*** Dataset content ***

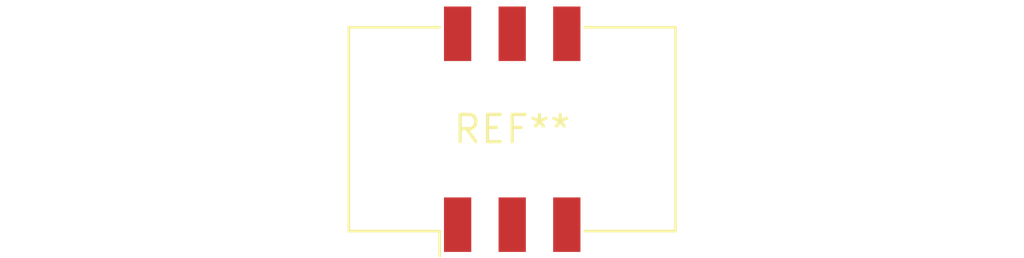
<source format=kicad_pcb>
(kicad_pcb (version 20240108) (generator pcbnew)

  (general
    (thickness 1.6)
  )

  (paper "A4")
  (layers
    (0 "F.Cu" signal)
    (31 "B.Cu" signal)
    (32 "B.Adhes" user "B.Adhesive")
    (33 "F.Adhes" user "F.Adhesive")
    (34 "B.Paste" user)
    (35 "F.Paste" user)
    (36 "B.SilkS" user "B.Silkscreen")
    (37 "F.SilkS" user "F.Silkscreen")
    (38 "B.Mask" user)
    (39 "F.Mask" user)
    (40 "Dwgs.User" user "User.Drawings")
    (41 "Cmts.User" user "User.Comments")
    (42 "Eco1.User" user "User.Eco1")
    (43 "Eco2.User" user "User.Eco2")
    (44 "Edge.Cuts" user)
    (45 "Margin" user)
    (46 "B.CrtYd" user "B.Courtyard")
    (47 "F.CrtYd" user "F.Courtyard")
    (48 "B.Fab" user)
    (49 "F.Fab" user)
    (50 "User.1" user)
    (51 "User.2" user)
    (52 "User.3" user)
    (53 "User.4" user)
    (54 "User.5" user)
    (55 "User.6" user)
    (56 "User.7" user)
    (57 "User.8" user)
    (58 "User.9" user)
  )

  (setup
    (pad_to_mask_clearance 0)
    (pcbplotparams
      (layerselection 0x00010fc_ffffffff)
      (plot_on_all_layers_selection 0x0000000_00000000)
      (disableapertmacros false)
      (usegerberextensions false)
      (usegerberattributes false)
      (usegerberadvancedattributes false)
      (creategerberjobfile false)
      (dashed_line_dash_ratio 12.000000)
      (dashed_line_gap_ratio 3.000000)
      (svgprecision 4)
      (plotframeref false)
      (viasonmask false)
      (mode 1)
      (useauxorigin false)
      (hpglpennumber 1)
      (hpglpenspeed 20)
      (hpglpendiameter 15.000000)
      (dxfpolygonmode false)
      (dxfimperialunits false)
      (dxfusepcbnewfont false)
      (psnegative false)
      (psa4output false)
      (plotreference false)
      (plotvalue false)
      (plotinvisibletext false)
      (sketchpadsonfab false)
      (subtractmaskfromsilk false)
      (outputformat 1)
      (mirror false)
      (drillshape 1)
      (scaleselection 1)
      (outputdirectory "")
    )
  )

  (net 0 "")

  (footprint "Oscillator_SMD_Fordahl_DFAS1-6Pin_14.8x9.1mm" (layer "F.Cu") (at 0 0))

)

</source>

*** End of Dataset content ***

» **Task objective**
Scan the records above and count the lines that contain "SilkS". No text besides the count.

» **Completed exercise**
2